### RECORDS SUPPLIED
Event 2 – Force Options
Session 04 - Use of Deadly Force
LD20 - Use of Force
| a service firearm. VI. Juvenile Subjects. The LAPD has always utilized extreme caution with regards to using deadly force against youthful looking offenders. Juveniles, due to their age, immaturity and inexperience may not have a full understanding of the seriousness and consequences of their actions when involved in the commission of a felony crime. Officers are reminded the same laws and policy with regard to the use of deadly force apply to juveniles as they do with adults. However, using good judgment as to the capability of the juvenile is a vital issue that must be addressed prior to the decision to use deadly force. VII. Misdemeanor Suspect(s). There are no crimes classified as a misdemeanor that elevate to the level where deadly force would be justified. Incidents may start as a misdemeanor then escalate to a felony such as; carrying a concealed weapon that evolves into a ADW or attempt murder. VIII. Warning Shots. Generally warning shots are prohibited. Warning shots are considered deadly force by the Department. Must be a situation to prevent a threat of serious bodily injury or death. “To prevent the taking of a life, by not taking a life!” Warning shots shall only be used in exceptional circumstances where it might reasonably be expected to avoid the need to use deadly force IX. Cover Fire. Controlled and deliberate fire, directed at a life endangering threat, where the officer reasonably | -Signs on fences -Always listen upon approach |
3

### REQUIRED WORK
Give back exactly what runs from the first line of the listing above to the line that contains "LD20 - Use of Force", keeping both end lines.

### YOUR RESPONSE
Event 2 – Force Options
Session 04 - Use of Deadly Force
LD20 - Use of Force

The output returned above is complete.